The commercial vehicle industry this financial year is all set to break the sales volume recorded of 1 million seen back in FY19 powered by the goods and services tax rate cut and the general uptick in government spending on infrastructure.
Manufacturers of trucks and buses such as market leader Tata Motor have revised the growth estimate for the CV segment for FY26 to ‘high single digit’ from ‘mid-single digit’ projected at the start of year.
Girish Wagh, managing director and CEO, Tata Motors said, “We believe that there will be a better growth in H2(FY26) on a year on year basis compared to H1(FY26). Growth will be across the segments. Tata Motors and the industry should close with high single digit growth.”
FY19 saw sales of little over 1 million CVs. Since then, the industry has struggled to go past that total. FY24 had the best year after that with sales of 0.96 million units. During FY25, the industry clocked volumes of 0.95 million units, a 1% drop year-on-year.
“In terms of revenue the industry crossed the FY19 peak two years ago. I would certainly like to believe that the volume does cross the milestone of 1 million this year,” Wagh added.
Besides the incremental demand, the Indian CV market will benefit from the replacement segment as well from the GST cut. The average age of the medium and heavy-duty fleet in India is about 10 years and historically it has never been more than 7-8 years. The potential opportunity for the industry is to replace 1.1-1.2 million medium and heavy (MHCV) trucks.
Tata Motors incurred a capital expenditure (capex) of 3% of revenues in the first half. The second half will see a higher capex being incurred, a company official said.
Tata Motors is one of several bidders for the 10,900 electric bus supply tender floated by state-controlled Convergence Energy Services (CESL). The bid closes on November 14.
On the corporate average fuel efficiency (CAFÉ) norms, which will be implemented in April 2027, the industry has been able to arrive at a consensus across vehicle segments.

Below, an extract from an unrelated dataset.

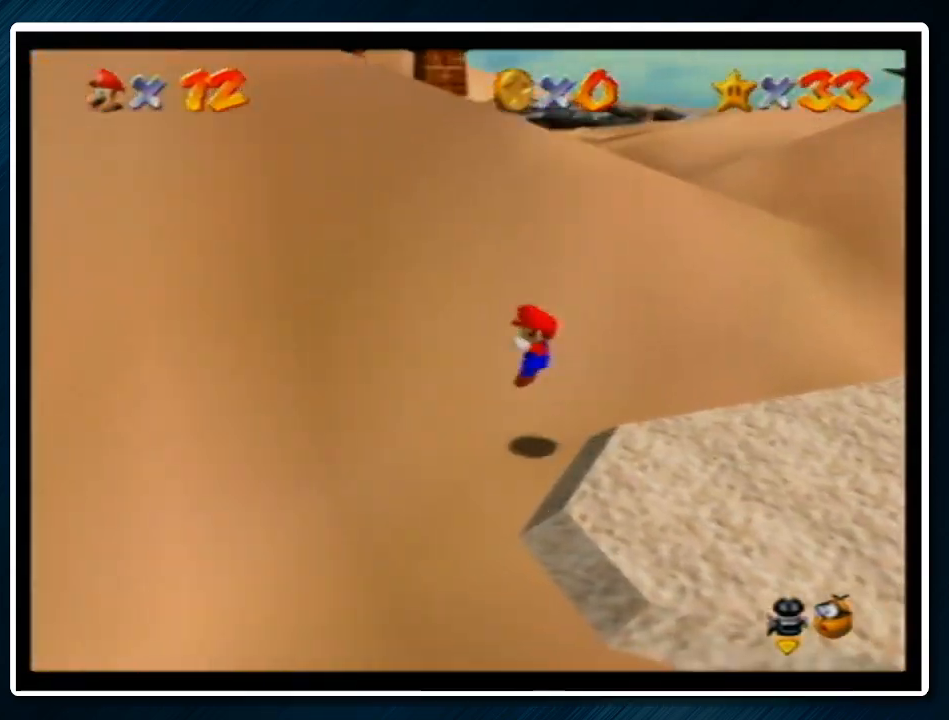
{"buttons": ["A"], "left_stick": "left", "events": [[100, "A", "down"]]}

In the MHCV segment, the industry body Society of Indian Automobile Manufacturers has recommended to Bureau of Energy Efficiency and Ministry of Road Transport and Highways that instead of opting for constant speed fuel consumption norms and reduction as per that criteria, it should go for Bharat Vecto.
“Bharat Vecto is that vehicle energy consumption tool which is a real-life representation of what kind of fuel is getting consumed and what CO2 is getting emitted and this is the proposal that has been given to the government agencies and we are sure that it will be looked upon favourably,” Wagh added.
“For the light commercial vehicle segment a request was made for exempting for the N1 category from the CAFÉ norms since the the fuel consumption in this segment as a percentage of total fuel consumption in the country is less than 2% and the CO2 emission as a percentage is less than 1%,” Wagh added.